私の主治医美人の宇宙人先生も、「がん細胞も熱に弱いですから!私も解熱剤を飲まずに、熱出して治します。患者さんには進めませんけど笑」
と宇宙人発言をしていました。
好きだな~、宇宙人先生。
認知症の第一人者が認知症になった(NHKスペシャル)
長谷川メソッドを提唱した認知症の第一人者長谷川先生のことを一年間追った番組。
パパがどんなことを思っているのか、何がしてもらいたいのか、心の中を知れたら。
認知症の人の心の中を理解するためのヒントがたくさんありました。
自分がどこにいるのか、いつなのか、わからない、はっきりしないことがあり、すべてが不安になってしまう。
何度も何度も同じことを聞いていると、周りが迷惑がるから、言っていいのか、言ってはいけないのか、不確かになり寡黙にならざるを得ないのだそう。
壊れていきつつあることが、感覚で分かっている。
生きているうえでの「確かさ」というのが薄くなってしまうのだとか。
さぞかし不安だろうな。
長谷川先生の日記の下りに、その解決策が記されていました。
『言葉を交わすこと。』
「僕の体や精神、心のすべてに瑞子がいてれる。こんな感覚は初めてだ。いつも瑞子と共にいる感じだ。幸せだと思う。
朝起きると、今日は何をするのかな、俺はどこにいるのかな、自分の在り方がはっきりしない。
彼女が言葉を交わしてくれる。
「おはよう。調子はどう?よく練れた?」とお互いに声を掛けあっていると、大丈夫なんだなと思って、不安が薄れていって、確かさが戻ってくる。」
パパは最近になって「俺はかあさんがいて、幸せだ」と言っているのを何度か聞いたことがある。ほんとかな~と思ったけど、本当なのかもね。
声掛けることは、認知症の人の不安を取り除くのにとても大切なんだなと、長谷川先生の生の声でよくわかりました。
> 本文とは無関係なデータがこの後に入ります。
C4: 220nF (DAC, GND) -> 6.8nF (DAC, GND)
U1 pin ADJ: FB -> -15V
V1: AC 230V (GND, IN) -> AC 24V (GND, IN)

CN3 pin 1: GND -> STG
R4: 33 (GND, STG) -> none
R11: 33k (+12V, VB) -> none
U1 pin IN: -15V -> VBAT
「毎日一つ一つのことに笑っていくことが大切だと思います。」
「認知症になっても、見えている景色はかわらない」
そう、パパの見えている景色は、認知症だからと言って変わっているとは私も思わない。
パパは赤い花を見れば、きれいだときれいだと言って愛でている。
漠然とわからなくなっていく不安はあると思う。
それでも、その中で、一緒の時間を過ごして、話をして、
不安が薄くなっていくことがあるならば、それは
素晴らしい事なんじゃないかしら。
パパは最近弱音を吐くようになった。
前は絶対に言わなかったのに。
もしかしたら、もっとパパが楽になるチャンスかも。
病気が進行したのではなく、周りの対処次第だった。
今日の夜のパパはすごく荒れた。
理由は簡単。ゴルフへ行ったから。
7時半に起きて、着替えて、ゴルフ場へ行き、ロッカーで着替えて、コースへ出る準備をして、ボールと手袋を準備して、自分が行くべきコースへ行き、・・・と、普通に健康ならばなんてことはない事も、パパにとっては永遠に続く作業に感じるでしょう。
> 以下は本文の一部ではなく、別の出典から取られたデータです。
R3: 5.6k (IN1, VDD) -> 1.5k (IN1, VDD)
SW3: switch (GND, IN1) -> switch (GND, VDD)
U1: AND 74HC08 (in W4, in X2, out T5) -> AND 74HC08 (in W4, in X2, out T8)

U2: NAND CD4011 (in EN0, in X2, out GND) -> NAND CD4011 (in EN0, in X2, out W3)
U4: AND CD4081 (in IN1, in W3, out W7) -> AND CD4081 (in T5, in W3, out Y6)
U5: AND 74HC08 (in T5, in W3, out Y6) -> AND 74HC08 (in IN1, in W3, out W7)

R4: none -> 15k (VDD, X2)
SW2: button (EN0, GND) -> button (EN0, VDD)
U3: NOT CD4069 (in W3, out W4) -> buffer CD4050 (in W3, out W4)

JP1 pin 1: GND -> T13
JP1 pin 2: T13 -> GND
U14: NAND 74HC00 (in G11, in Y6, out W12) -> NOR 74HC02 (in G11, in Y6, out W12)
4時過ぎに帰ってきた時点では、通常の日よりもより多くの情報をパパの頭は処理しているので、すでにオーバーヒート状態になっていることは簡単に予測がつく。
食事前には、ママのことが誰かわからなくなっていた。そしていつもより興奮していた。
状況だけ見たら、また認知症が進んだ、と考えてしまう。けれど、私は昨日からの活動を考慮すると、この2日間パパは必要以上に脳を酷使したから、混乱してしまった、それだけのような気がする。
対処法は、一日活動する日があったら、次の日は、脳が休息できる日に。
例えば、何か予定があるとしても、毎週決まっていて、自動的に何をするかわかること。
今日興奮しているのは、昨日もママと新しいところにランチに行き、今日は朝からゴルフ、という予定の詰め込みすぎが原因。
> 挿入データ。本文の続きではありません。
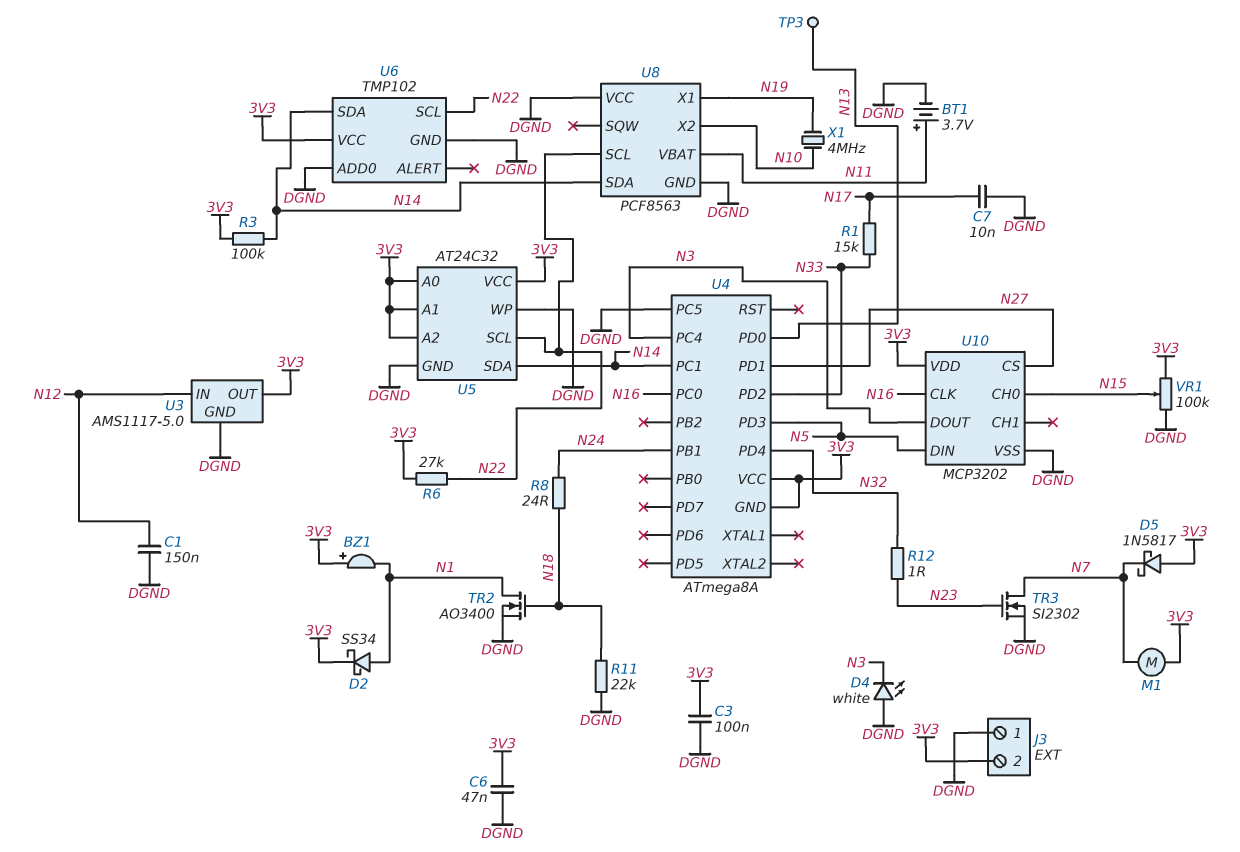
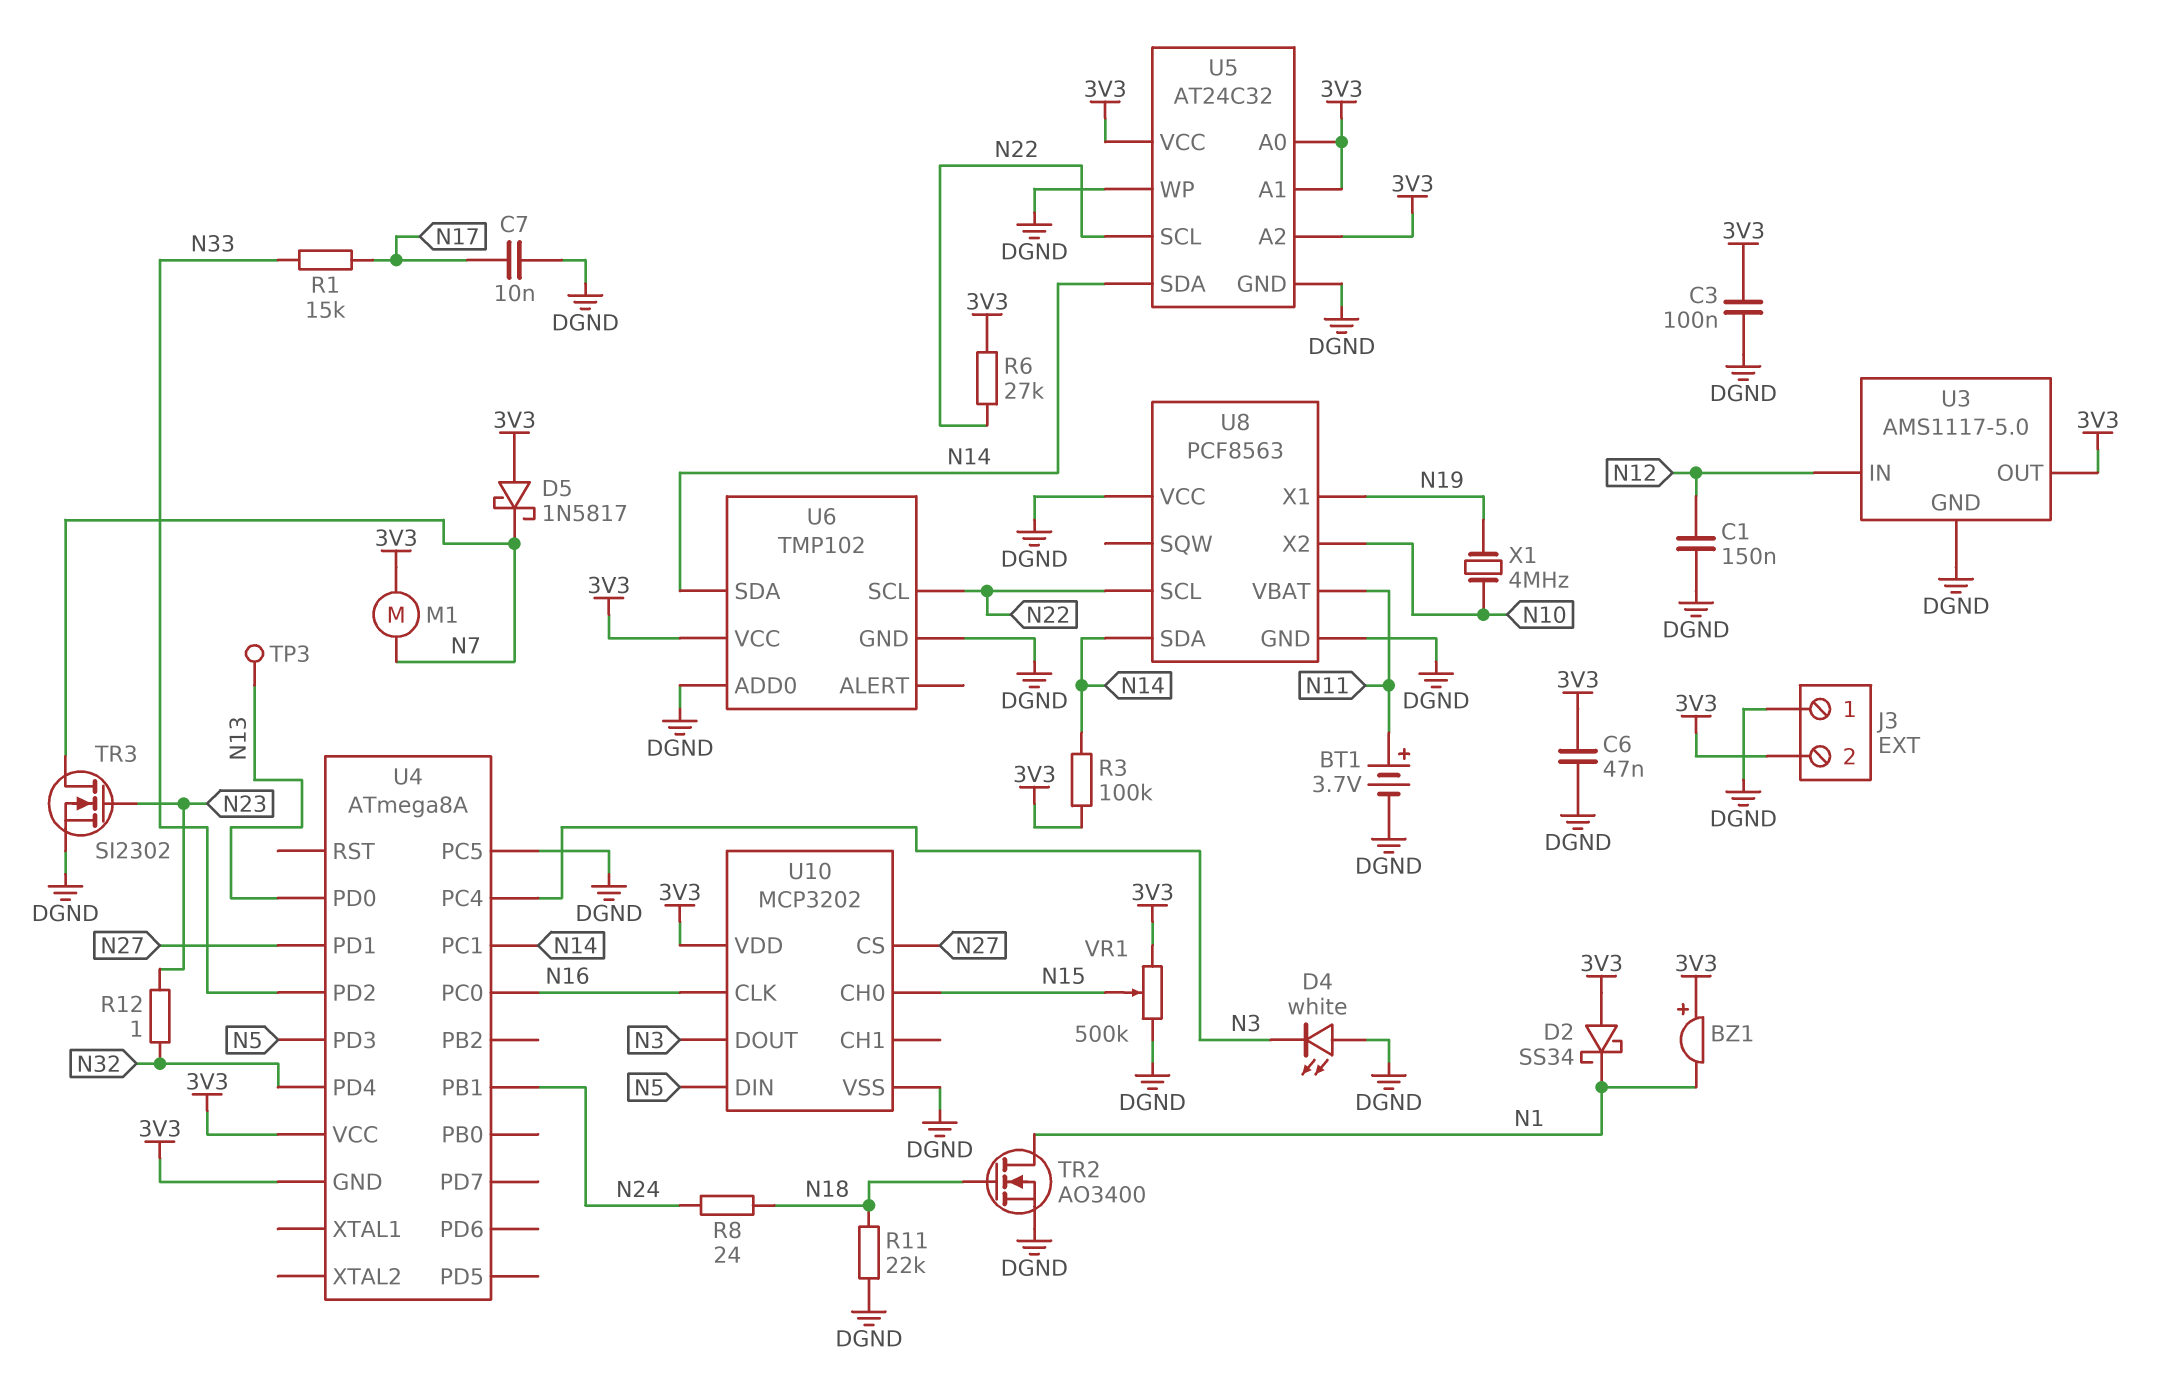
D2: schottky SS34 (A N1, K 3V3) -> schottky SS34 (A 3V3, K N1)
VR1: 100k (3V3, DGND, wiper N15) -> 500k (3V3, DGND, wiper N15)

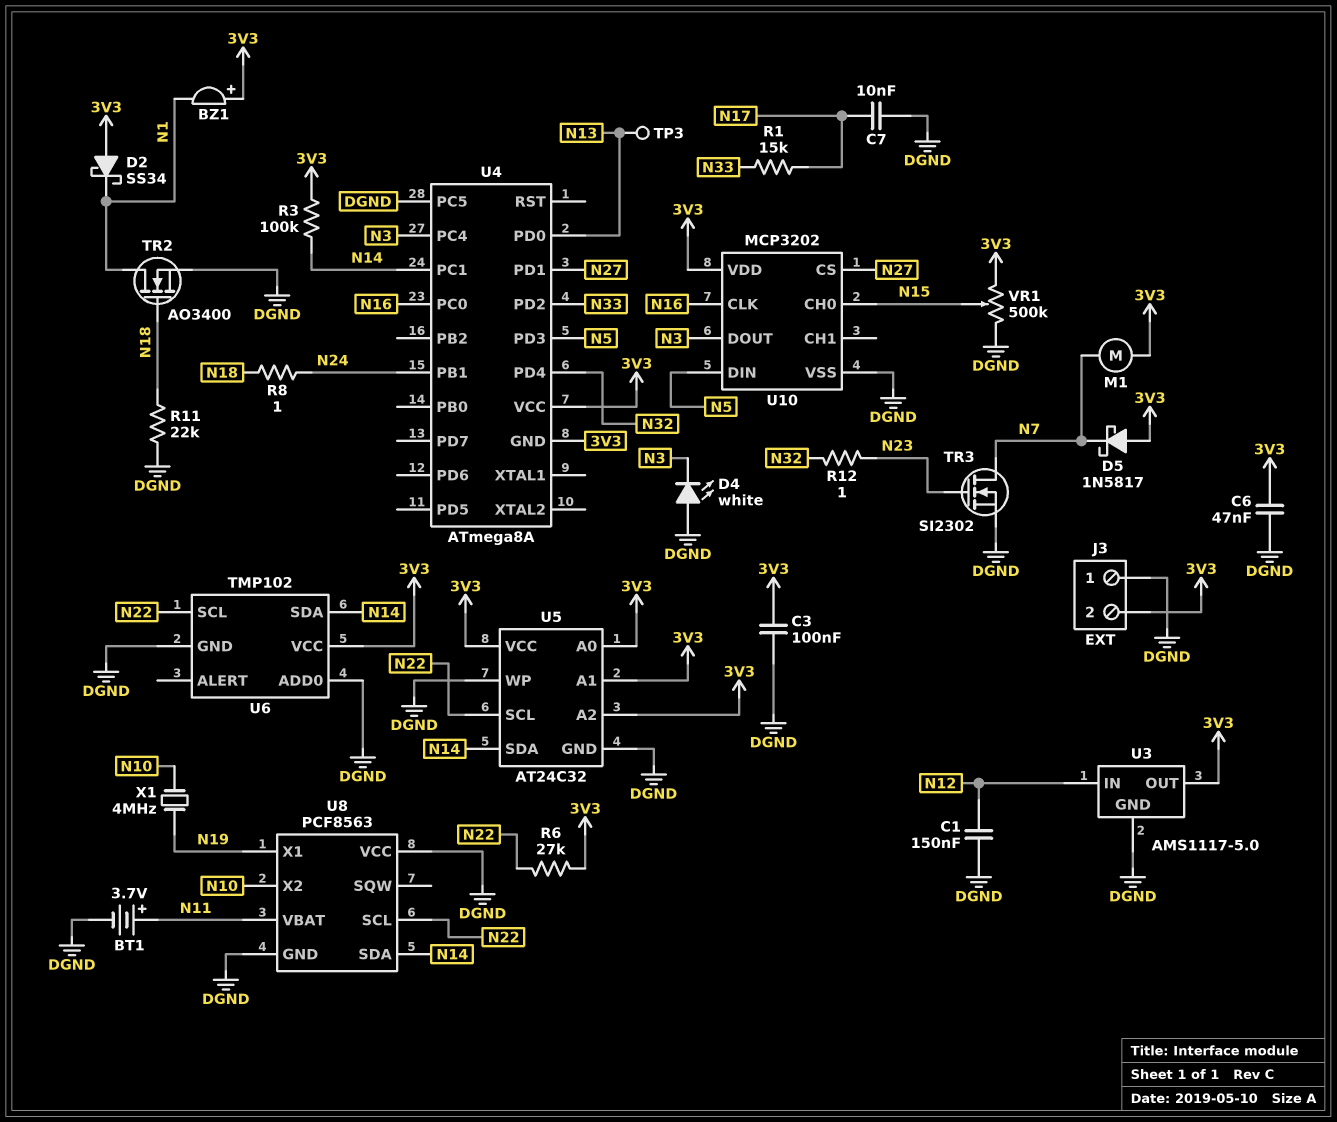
R8: 24 (N18, N24) -> 1 (N18, N24)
少しずつ脳細胞が少なくなるのであれば、残っている脳細胞が気持ちよく使えるような予定を組むことが大事なのね。
よくよく観察していると、面白いように、起こること、怒っている理由がわかるようになる。
夏くらいまでは、いつ爆発するかわからないから、私もおどおどしたりしていたけれど、今は理由がわかるようになったから、パパに対してもあまり感情的にならない。
Don't take it personal.
Take it easy.
パパ、案外楽に過ごせるようになるかもね。